* [STATED PROBLEM]: In the passage on web crawling and Big Data, copy word for word the part that opens with the words containing "Gandomi and Haider" and closes with "of Big Data.".

* [EXTRACTED TEXT]:
The aim of this paper is to propose an efficient method to crawl and index the links associated with the specified URLs. As the World Wide Web is a vast area, thousands of links are scattered across the Internet across all the websites. Using the concept of hyperlinking, the documents are crawled from the websites and the source code is accessed to extract the metadata. It is essential to identify this information so as to integrate it with any application and analyze the Big Data thereafter.

2. Literature Review

Due to the tremendous advancement in the information available on the World Wide Web, it has become rather inevitable to employ the use of tools to identify the information resources and to process and analyze them. This paved the way for server-client-side systems essential for efficient knowledge mining [1]. Cooley et al. present a needful description of web mining which forms the crux of Web Crawling. They were the foremost in establishing a general architecture for a system to carry out the usage of web mining. However the technology and needs have vastly changed since then and have developed the need for more advanced methods. Still the taxonomy proposed by them in regard to web mining has been carried on till date to form the basis of Web Crawling.

The rapid development of Internet and cloud computing in the recent years has paved the way for the tremendous growth in every field of business and industries. “Big Data represents the information assets characterized by High Volume, Velocity and Variety to specific Technology and Analytical Methods for its Transformation into Value [2]. The quantity of data that is generated is very important in this context. It is the size of the data which determines the value and potential of the data under consideration and whether it can actually be considered Big Data or not. The name ‘Big Data’ itself contains a term which is related to size and hence the characteristic.” Big Data has been speeding up its development to trend as the most important topic that attracts considerable attention from researchers, academicians, industries, and governments all around the globe.

Jin et al. [3] present briefly the concept of Big Data combined with its features and challenges. They put forward a few necessary conditions for the success of a Big Data project. Since Big Data consists of a large amount of information, it is necessary to identify the specific requirements regardless of its nature. Also it is said that the kernel data/structure is to be explored efficiently. The most important point noted by them is the application of a top-down approach to handle Big Data. This allows the isolated solutions to be put together to come to a complete solution. They also support the conclusion of a project by integrating the solution.

Gandomi and Haider [4] present the various analytics methods used for Big Data. Since a majority of the available Big Data is unstructured, their focus on this dataset provides a wider understanding on the applications on Big Data. They have stressed the importance of real-time analytics which are bound to become the major field of research in the future. This is highly due to the growth of social networking and mobile apps. They have identified that predictive analysis has been dominating all fields of analytics and present the case for new methods to address the differences of Big Data.

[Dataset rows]

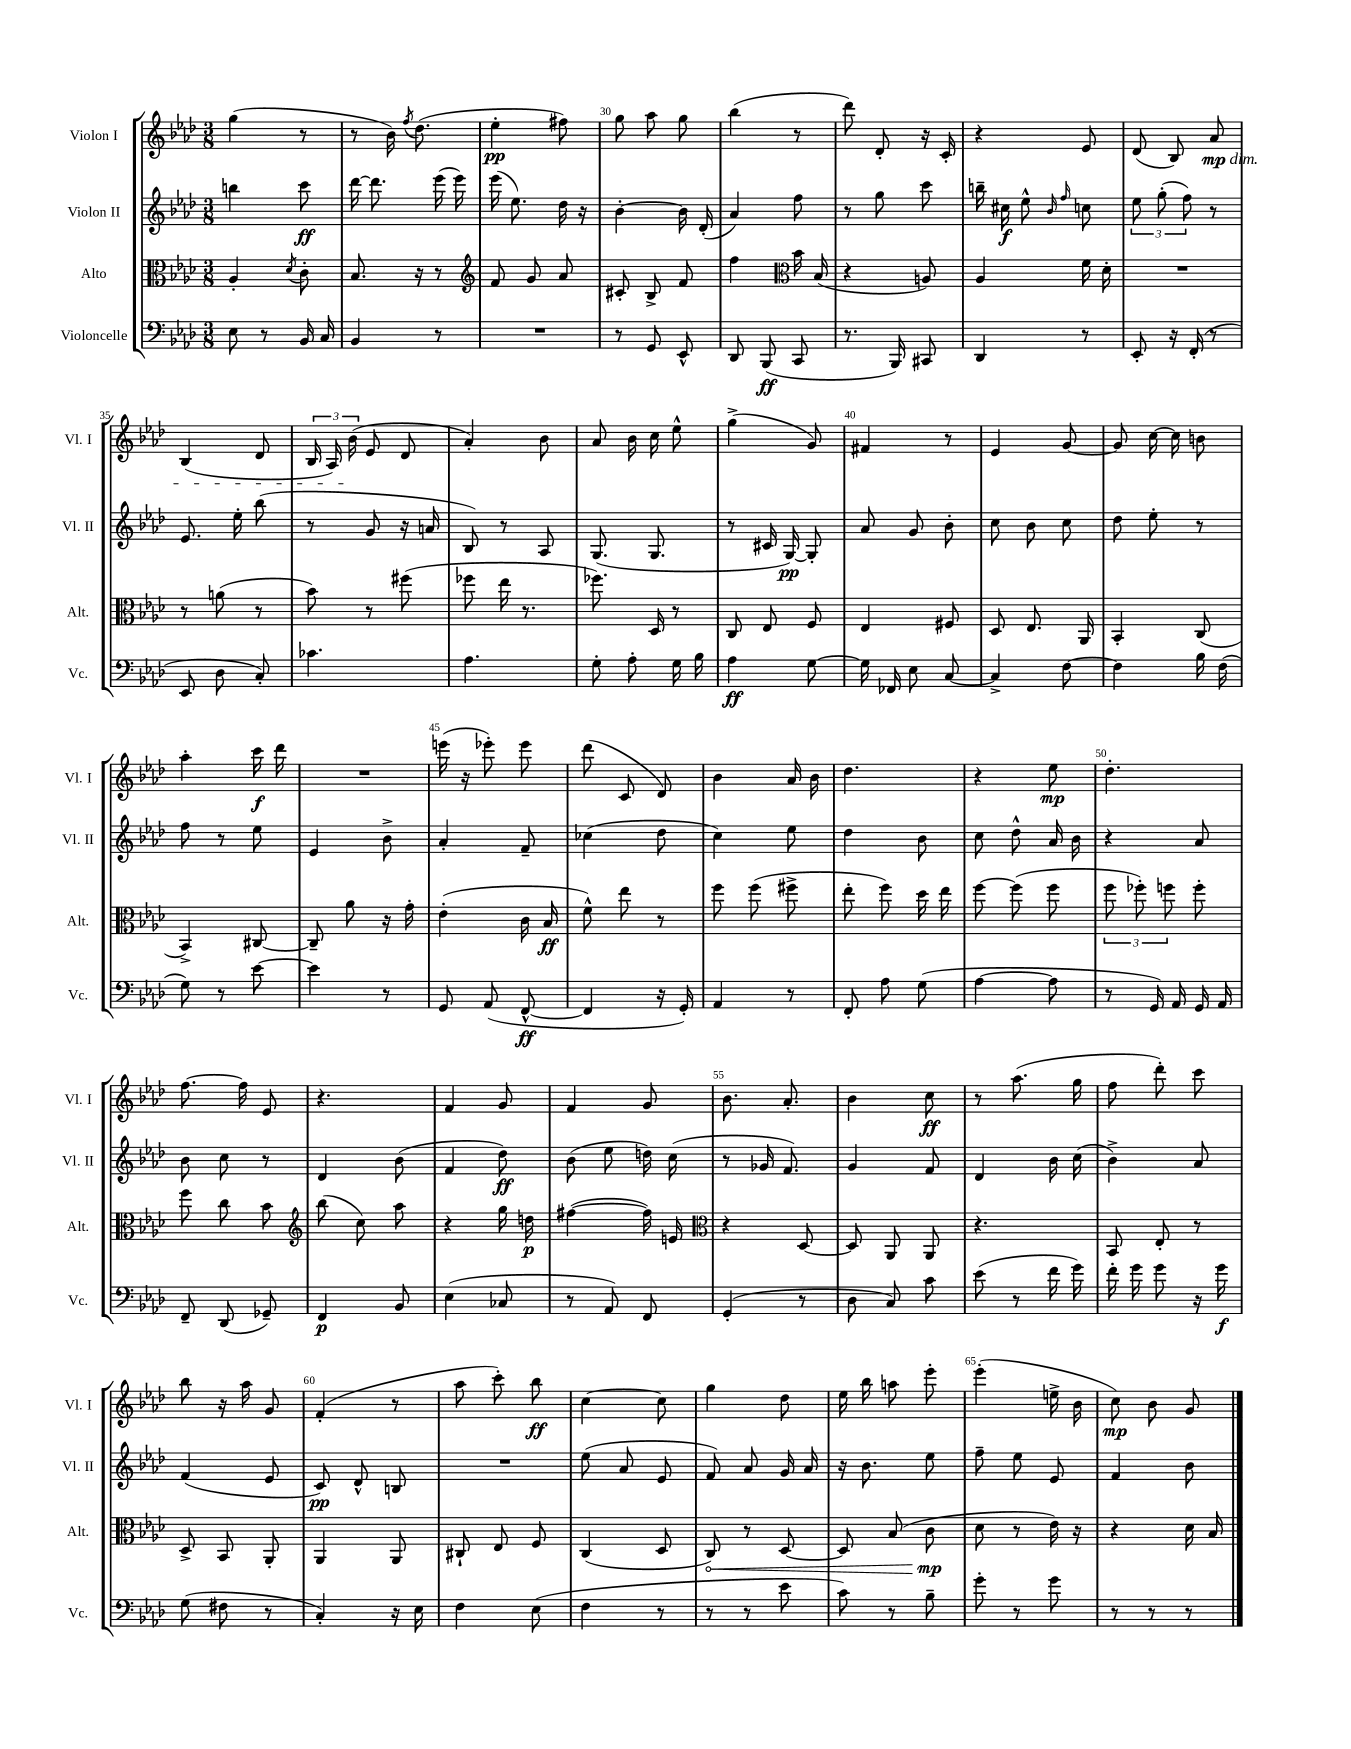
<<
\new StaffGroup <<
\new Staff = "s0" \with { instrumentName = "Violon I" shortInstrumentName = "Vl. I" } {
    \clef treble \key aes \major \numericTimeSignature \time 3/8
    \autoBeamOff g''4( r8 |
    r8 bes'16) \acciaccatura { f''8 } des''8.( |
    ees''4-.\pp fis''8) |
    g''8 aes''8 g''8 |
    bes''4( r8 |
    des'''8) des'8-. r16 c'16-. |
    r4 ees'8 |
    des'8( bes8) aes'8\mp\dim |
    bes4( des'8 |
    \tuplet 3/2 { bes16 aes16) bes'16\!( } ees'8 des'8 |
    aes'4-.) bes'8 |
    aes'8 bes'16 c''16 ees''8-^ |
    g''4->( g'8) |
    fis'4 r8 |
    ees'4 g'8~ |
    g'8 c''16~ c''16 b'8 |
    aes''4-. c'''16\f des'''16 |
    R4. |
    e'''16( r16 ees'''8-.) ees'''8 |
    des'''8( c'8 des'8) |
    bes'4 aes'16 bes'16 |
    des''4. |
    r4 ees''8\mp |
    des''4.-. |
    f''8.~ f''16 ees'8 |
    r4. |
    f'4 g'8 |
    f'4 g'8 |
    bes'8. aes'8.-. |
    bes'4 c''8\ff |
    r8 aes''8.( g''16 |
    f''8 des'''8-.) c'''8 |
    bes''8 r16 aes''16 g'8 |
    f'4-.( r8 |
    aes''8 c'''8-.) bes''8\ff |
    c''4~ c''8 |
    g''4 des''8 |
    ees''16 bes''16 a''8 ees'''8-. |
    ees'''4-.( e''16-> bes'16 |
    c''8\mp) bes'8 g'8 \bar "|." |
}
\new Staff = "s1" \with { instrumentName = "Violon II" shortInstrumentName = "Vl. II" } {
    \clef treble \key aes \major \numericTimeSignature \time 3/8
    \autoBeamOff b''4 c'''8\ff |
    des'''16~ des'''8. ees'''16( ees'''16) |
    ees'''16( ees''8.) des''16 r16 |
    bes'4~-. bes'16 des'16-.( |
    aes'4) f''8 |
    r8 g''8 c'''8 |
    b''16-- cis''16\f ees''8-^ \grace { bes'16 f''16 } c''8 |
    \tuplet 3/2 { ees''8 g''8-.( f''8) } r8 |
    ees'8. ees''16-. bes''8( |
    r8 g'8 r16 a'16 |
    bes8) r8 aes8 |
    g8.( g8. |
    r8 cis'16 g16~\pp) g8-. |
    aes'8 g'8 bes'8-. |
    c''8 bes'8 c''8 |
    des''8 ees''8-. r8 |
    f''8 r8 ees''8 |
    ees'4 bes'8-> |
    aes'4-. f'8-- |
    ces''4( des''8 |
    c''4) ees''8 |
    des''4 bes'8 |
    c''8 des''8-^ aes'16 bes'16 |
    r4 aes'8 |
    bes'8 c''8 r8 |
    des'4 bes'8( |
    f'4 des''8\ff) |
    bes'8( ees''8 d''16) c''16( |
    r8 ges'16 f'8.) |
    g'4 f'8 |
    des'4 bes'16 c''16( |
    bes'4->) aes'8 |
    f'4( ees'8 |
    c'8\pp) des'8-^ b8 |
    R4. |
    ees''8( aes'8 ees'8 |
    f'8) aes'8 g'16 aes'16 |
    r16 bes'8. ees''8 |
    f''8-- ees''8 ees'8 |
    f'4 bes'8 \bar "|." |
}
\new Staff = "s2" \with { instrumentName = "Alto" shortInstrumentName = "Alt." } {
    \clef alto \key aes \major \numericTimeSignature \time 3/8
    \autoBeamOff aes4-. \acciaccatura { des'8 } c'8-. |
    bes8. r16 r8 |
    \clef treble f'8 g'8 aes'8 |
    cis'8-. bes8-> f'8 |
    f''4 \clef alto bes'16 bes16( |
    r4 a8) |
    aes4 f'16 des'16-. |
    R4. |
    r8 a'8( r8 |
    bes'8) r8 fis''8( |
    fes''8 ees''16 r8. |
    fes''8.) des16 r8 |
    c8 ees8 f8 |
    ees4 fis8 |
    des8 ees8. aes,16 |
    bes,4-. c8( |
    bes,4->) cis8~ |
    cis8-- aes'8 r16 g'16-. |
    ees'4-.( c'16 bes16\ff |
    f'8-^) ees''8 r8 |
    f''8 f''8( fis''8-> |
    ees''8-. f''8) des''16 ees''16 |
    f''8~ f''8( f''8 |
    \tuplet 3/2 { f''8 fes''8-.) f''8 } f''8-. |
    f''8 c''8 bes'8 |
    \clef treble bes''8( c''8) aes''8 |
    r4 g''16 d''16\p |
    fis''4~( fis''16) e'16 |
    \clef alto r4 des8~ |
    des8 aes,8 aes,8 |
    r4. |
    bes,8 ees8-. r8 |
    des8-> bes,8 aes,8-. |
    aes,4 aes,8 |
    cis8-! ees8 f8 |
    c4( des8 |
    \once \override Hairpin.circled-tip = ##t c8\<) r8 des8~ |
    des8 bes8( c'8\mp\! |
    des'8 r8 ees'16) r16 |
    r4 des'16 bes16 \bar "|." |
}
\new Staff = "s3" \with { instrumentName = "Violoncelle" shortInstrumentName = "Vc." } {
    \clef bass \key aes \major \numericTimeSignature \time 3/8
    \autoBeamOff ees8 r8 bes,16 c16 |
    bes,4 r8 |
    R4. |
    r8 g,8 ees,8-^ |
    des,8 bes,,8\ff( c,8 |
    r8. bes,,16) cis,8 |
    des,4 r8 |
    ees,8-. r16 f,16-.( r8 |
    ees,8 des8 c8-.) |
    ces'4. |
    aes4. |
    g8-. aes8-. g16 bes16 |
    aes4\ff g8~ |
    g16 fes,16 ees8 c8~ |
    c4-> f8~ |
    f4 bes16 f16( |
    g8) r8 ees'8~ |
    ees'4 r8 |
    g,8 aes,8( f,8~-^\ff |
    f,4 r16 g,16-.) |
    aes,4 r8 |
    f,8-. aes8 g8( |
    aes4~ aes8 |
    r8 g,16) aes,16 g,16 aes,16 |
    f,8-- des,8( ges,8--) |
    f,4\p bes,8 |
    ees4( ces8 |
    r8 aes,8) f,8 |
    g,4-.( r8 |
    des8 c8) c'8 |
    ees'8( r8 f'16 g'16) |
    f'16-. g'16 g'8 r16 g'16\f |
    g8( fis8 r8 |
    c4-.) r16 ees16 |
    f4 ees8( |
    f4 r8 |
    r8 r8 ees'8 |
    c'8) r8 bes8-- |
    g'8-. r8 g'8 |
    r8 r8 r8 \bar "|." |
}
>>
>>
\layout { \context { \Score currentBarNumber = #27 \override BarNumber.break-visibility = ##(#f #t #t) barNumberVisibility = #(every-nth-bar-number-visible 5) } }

* [TASK RESPONSE]:
Gandomi and Haider [4] present the various analytics methods used for Big Data. Since a majority of the available Big Data is unstructured, their focus on this dataset provides a wider understanding on the applications on Big Data. They have stressed the importance of real-time analytics which are bound to become the major field of research in the future. This is highly due to the growth of social networking and mobile apps. They have identified that predictive analysis has been dominating all fields of analytics and present the case for new methods to address the differences of Big Data.